El Amor le miró y quiso darle
explicaciones:
§ Lo que pasó fue que
me quedé…
§ Entiendo -dijo el
viejito sin dejarle terminar la frase-, sube.
El Amor subió al bote y juntos
empezaron a remar para alejarse de la isla. No pasó mucho tiempo antes de ver
cómo el último centímetro que quedaba a flote terminó de hundirse y la isla
desaparecía para siempre.
§ Nunca volverá a
existir una isla como ésta -murmuró el Amor, quizá esperando que el viejito le
contradijera y le diera alguna esperanza.
§ No -dijo el viejo-
como ésta, ninguna.
Cuando llegaron a la isla vecina, el
Amor comprendió que seguía vivo. Se dio cuenta de que iba a seguir existiendo.

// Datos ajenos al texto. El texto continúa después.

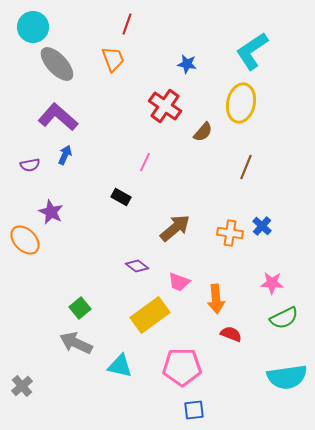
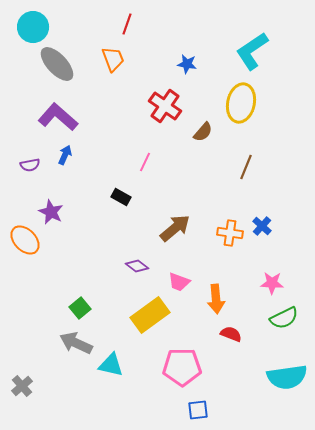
cyan triangle: moved 9 px left, 1 px up
blue square: moved 4 px right
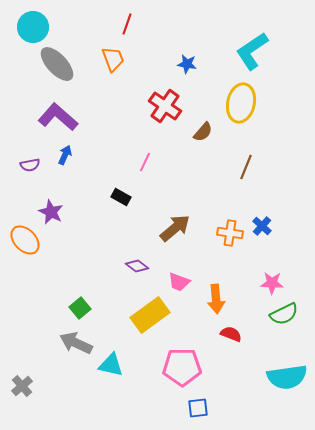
green semicircle: moved 4 px up
blue square: moved 2 px up
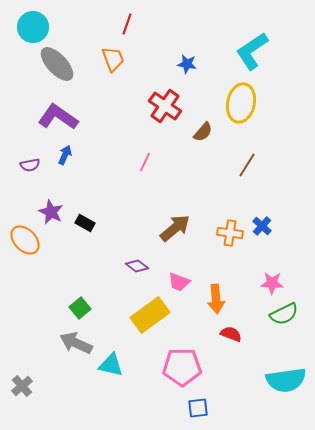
purple L-shape: rotated 6 degrees counterclockwise
brown line: moved 1 px right, 2 px up; rotated 10 degrees clockwise
black rectangle: moved 36 px left, 26 px down
cyan semicircle: moved 1 px left, 3 px down
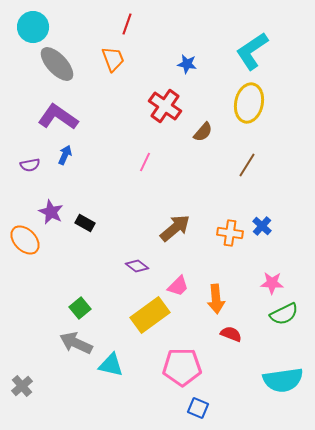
yellow ellipse: moved 8 px right
pink trapezoid: moved 1 px left, 4 px down; rotated 65 degrees counterclockwise
cyan semicircle: moved 3 px left
blue square: rotated 30 degrees clockwise
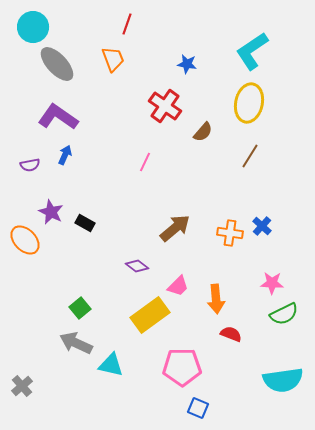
brown line: moved 3 px right, 9 px up
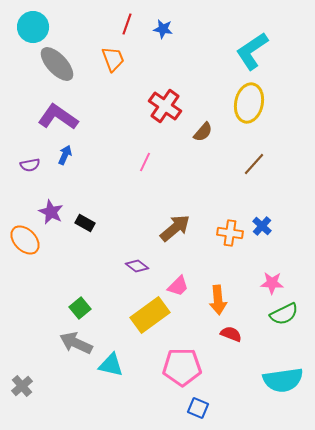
blue star: moved 24 px left, 35 px up
brown line: moved 4 px right, 8 px down; rotated 10 degrees clockwise
orange arrow: moved 2 px right, 1 px down
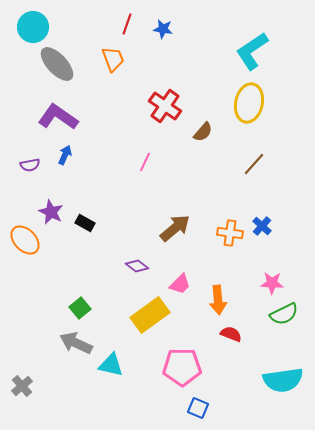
pink trapezoid: moved 2 px right, 2 px up
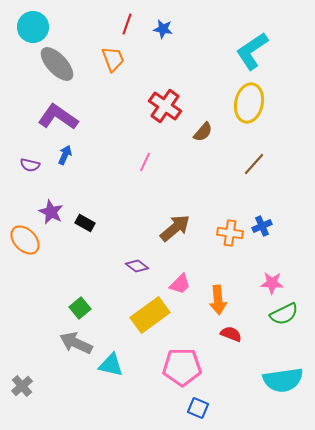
purple semicircle: rotated 24 degrees clockwise
blue cross: rotated 24 degrees clockwise
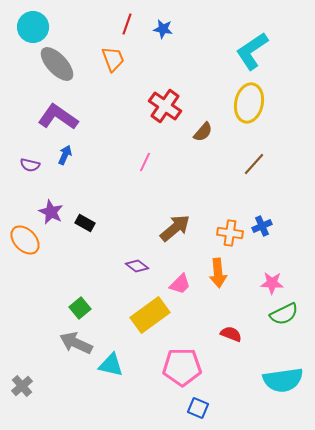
orange arrow: moved 27 px up
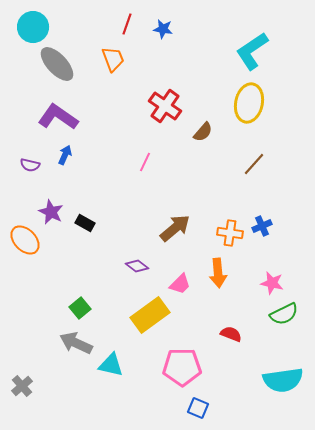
pink star: rotated 10 degrees clockwise
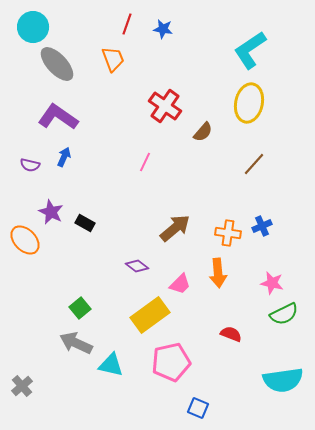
cyan L-shape: moved 2 px left, 1 px up
blue arrow: moved 1 px left, 2 px down
orange cross: moved 2 px left
pink pentagon: moved 11 px left, 5 px up; rotated 12 degrees counterclockwise
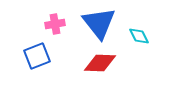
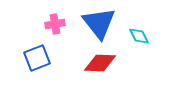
blue square: moved 2 px down
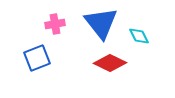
blue triangle: moved 2 px right
red diamond: moved 10 px right; rotated 24 degrees clockwise
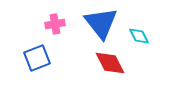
red diamond: rotated 36 degrees clockwise
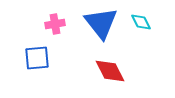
cyan diamond: moved 2 px right, 14 px up
blue square: rotated 16 degrees clockwise
red diamond: moved 8 px down
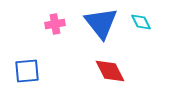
blue square: moved 10 px left, 13 px down
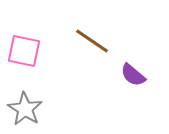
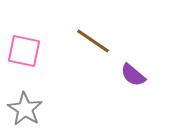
brown line: moved 1 px right
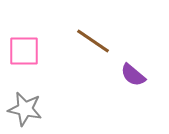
pink square: rotated 12 degrees counterclockwise
gray star: rotated 20 degrees counterclockwise
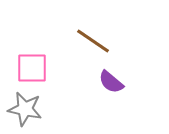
pink square: moved 8 px right, 17 px down
purple semicircle: moved 22 px left, 7 px down
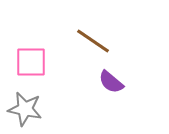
pink square: moved 1 px left, 6 px up
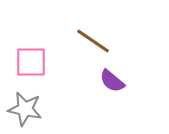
purple semicircle: moved 1 px right, 1 px up
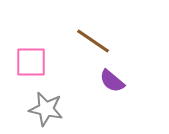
gray star: moved 21 px right
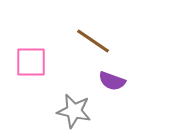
purple semicircle: rotated 20 degrees counterclockwise
gray star: moved 28 px right, 2 px down
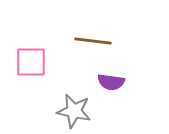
brown line: rotated 27 degrees counterclockwise
purple semicircle: moved 1 px left, 1 px down; rotated 12 degrees counterclockwise
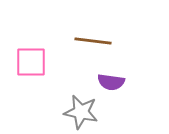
gray star: moved 7 px right, 1 px down
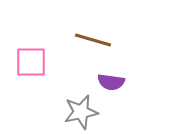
brown line: moved 1 px up; rotated 9 degrees clockwise
gray star: rotated 24 degrees counterclockwise
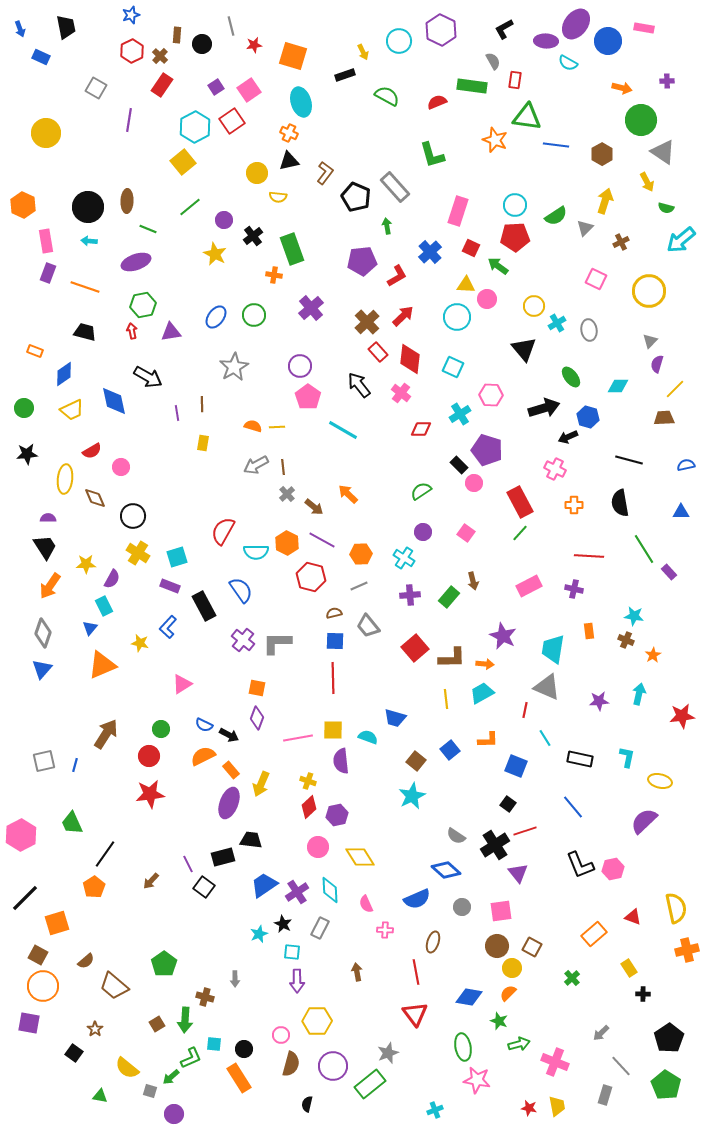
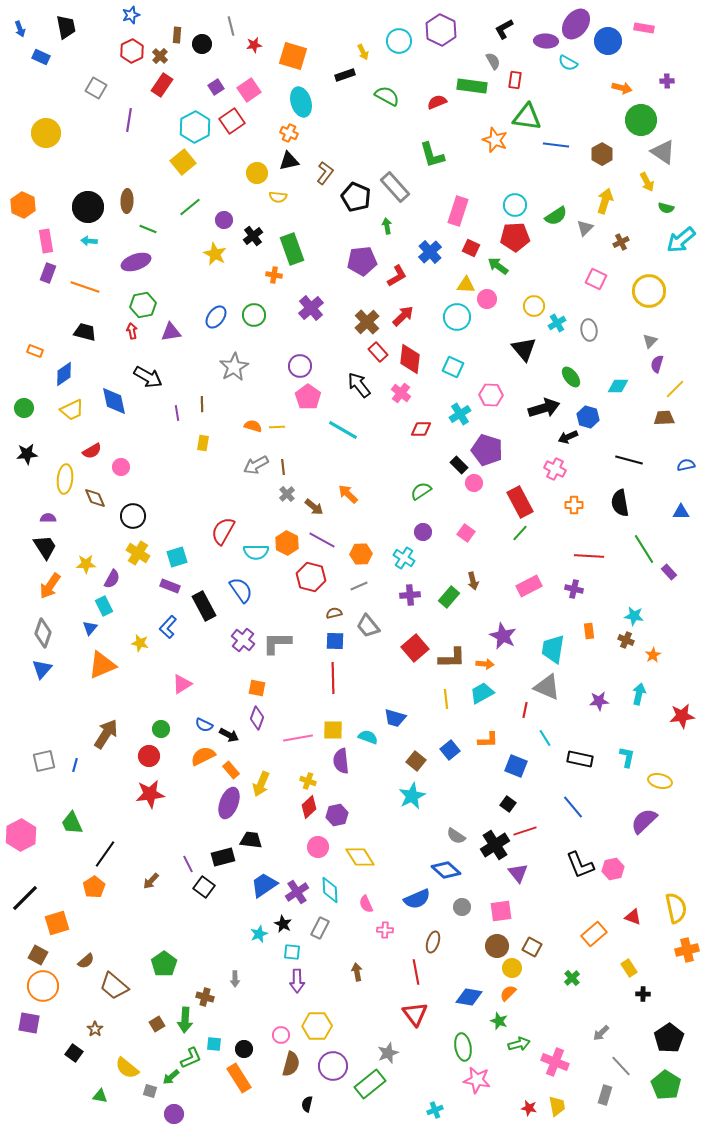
yellow hexagon at (317, 1021): moved 5 px down
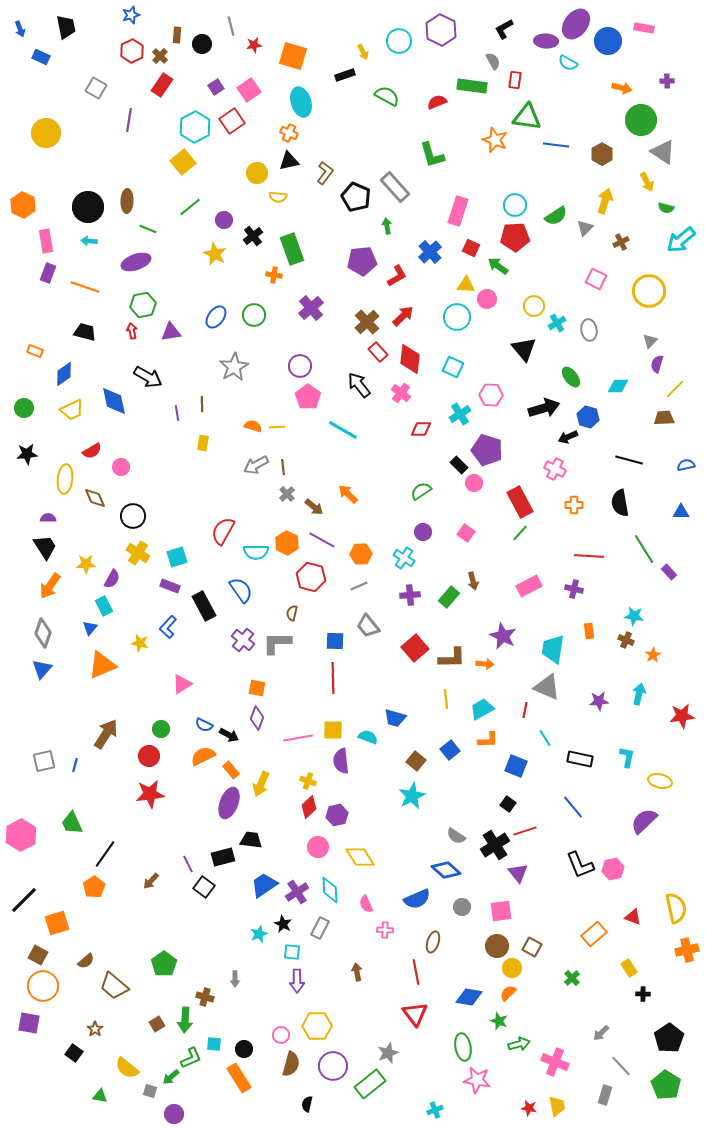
brown semicircle at (334, 613): moved 42 px left; rotated 63 degrees counterclockwise
cyan trapezoid at (482, 693): moved 16 px down
black line at (25, 898): moved 1 px left, 2 px down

Giró sobre sus pies para agradecerle
al viejito, pero éste, sin decir una palabra, se había marchado misteriosamente
como había aparecido.
Entonces, el Amor, muy intrigado, fue
en busca de la Sabiduría para preguntarle:
§ ¿Cómo pudo ser? Yo
no lo conozco y me salvó… Nadie comprendía que me hubiera quedado sin
embarcación, pero él me ayudó, él me salvó y yo ni siquiera sé quien es…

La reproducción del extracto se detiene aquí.